Perbedaan Pendapat Antara Anies dan Prabowo tentang Rencana Pembentukan Badan Penerimaan Negara

by -138 Views

Dua pasangan calon presiden dan wakil presiden, yaitu Anies Baswedan-Muhaimin Iskandar dan Prabowo Subianto-Gibran Rakabuming Raka, sama-sama ingin membentuk Badan Penerimaan Negara jika mereka menang dalam Pilpres 2024.

Dalam dokumen visi, misi, dan program kerja berjudul “Indonesia Adil Makmur untuk Semua”, Anies-Muhaimin menjadikan pembentukan badan tersebut sebagai bagian dari agenda misi 2 dalam aspek Kelembagaan Keuangan Negara yang berintegritas dan akuntabel, melalui pembagian kewenangan yang harmonis antara instansi pemerintah.

Anies-Muhaimin juga menargetkan peningkatan penerimaan negara dengan cara meluaskan basis dan meningkatkan kepatuhan pajak untuk meningkatkan rasio pajak dari 10,4% pada 2022 menjadi 13,0%-16,0% pada 2029.

Sementara itu, pasangan Prabowo-Gibran juga menyertakan pembentukan badan penerimaan negara sebagai bagian dari 8 program cepat untuk meningkatkan rasio penerimaan negara terhadap produk domestik bruto (PDB) menjadi 23%. Hal ini tertuang dalam dokumen visi, misi, dan program kerja berjudul “Bersama Indonesia Maju”.

Prabowo-Gibran berpendapat bahwa sebagian pembangunan ekonomi harus didanai oleh anggaran pemerintah.
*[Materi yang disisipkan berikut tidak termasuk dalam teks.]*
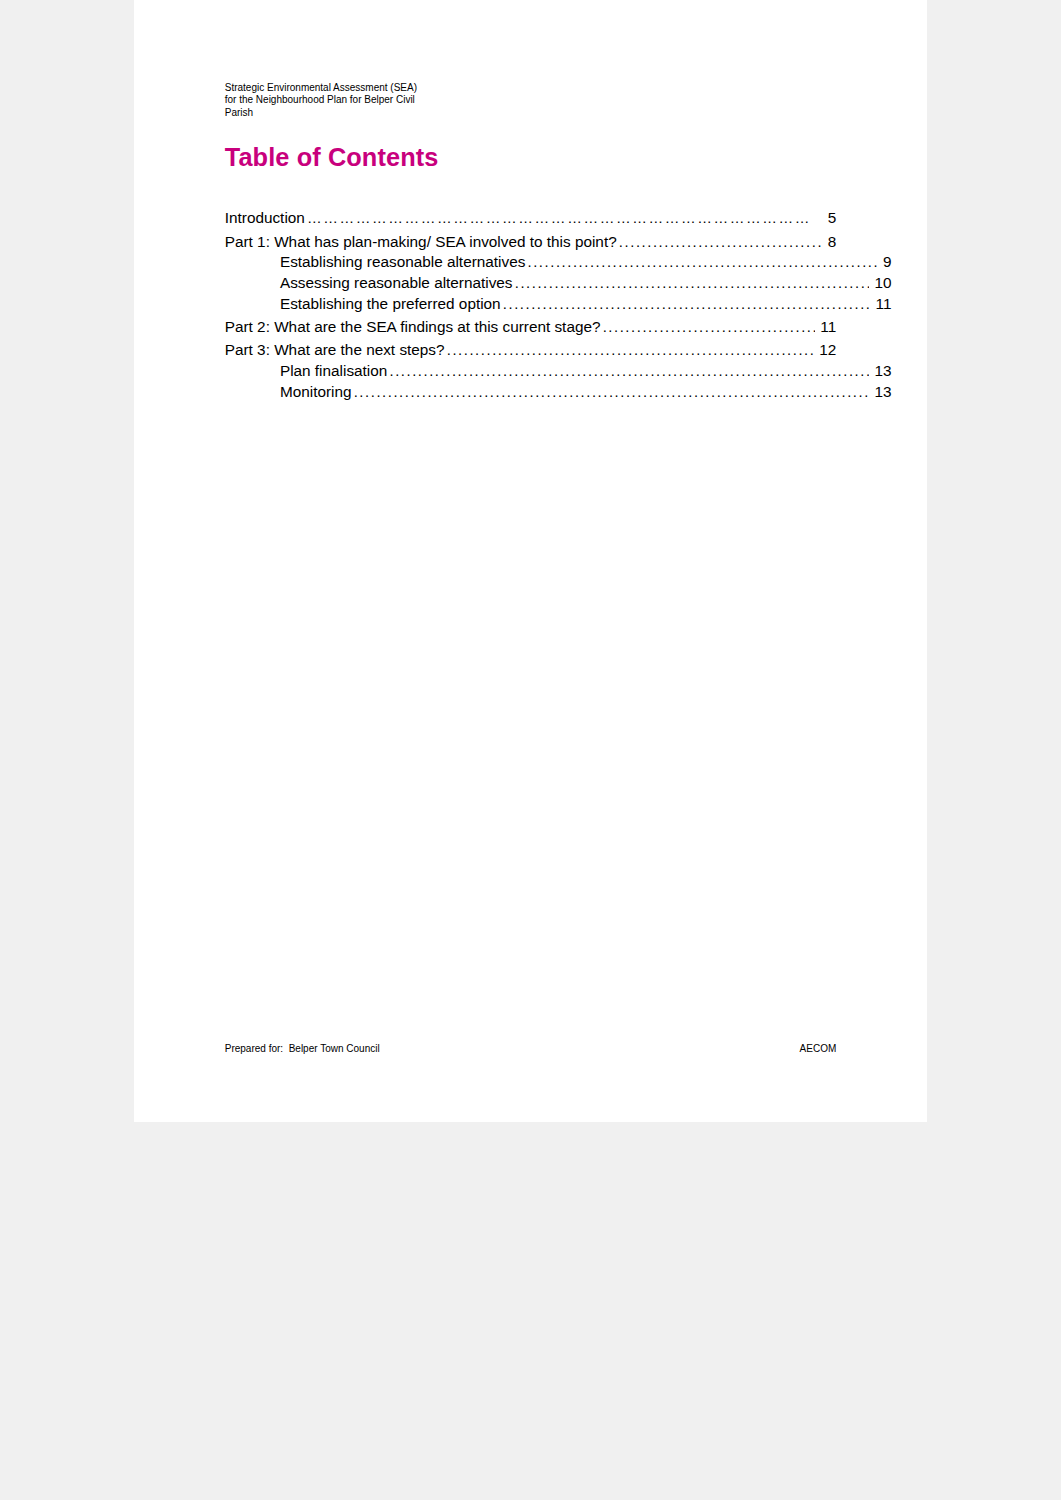Strategic Environmental Assessment (SEA)
for the Neighbourhood Plan for Belper Civil
Parish
Table of Contents
Introduction ………………………………………………………………………………… 5
Part 1: What has plan-making/ SEA involved to this point? ................................................. 8
Establishing reasonable alternatives ........................................................................ 9
Assessing reasonable alternatives .......................................................................... 10
Establishing the preferred option ............................................................................. 11
Part 2: What are the SEA findings at this current stage? ..................................................... 11
Part 3: What are the next steps? ....................................................................................... 12
Plan finalisation ................................................................................................. 13
Monitoring ......................................................................................................... 13
Prepared for: Belper Town Council
AECOM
Oleh karena itu, diperlukan badan khusus untuk mengoptimalkan penerimaan negara yang bersumber dari pajak dan bukan pajak. Mereka menargetkan bahwa Badan Penerimaan Negara dapat meningkatkan rasio penerimaan negara terhadap PDB hingga mencapai 23%.

Namun, sejumlah kalangan akademisi mengkritisi rencana pembentukan badan penerimaan negara tersebut. Mereka berpendapat bahwa hal tersebut dapat membuka ruang bagi inefisiensi dalam birokrasi pemerintahan. Selain itu, mereka menilai bahwa kinerja Kementerian Keuangan dengan reformasi birokrasinya sudah cukup baik dalam mereformasi direktorat yang bertanggung jawab terhadap penerimaan negara.

Untuk mengoptimalkan penerimaan negara dan meningkatkan rasio pajak, sejumlah ekonom mengusulkan perbaikan data wajib pajak dan pengurangan beban tarif dan administrasi perpajakan. Mereka berpendapat bahwa rendahnya tarif pajak menjadi faktor kunci untuk meningkatkan kepatuhan pajak dan penerimaan negara.

Sebagai alternatif, para ekonom lebih memprioritaskan pemimpin yang fokus pada upaya untuk menurunkan tarif pajak dengan aturan yang jelas. Hal ini diharapkan dapat menghasilkan multiplier efek yang lebih tinggi dan mendorong pertumbuhan ekonomi serta peningkatan pendapatan negara.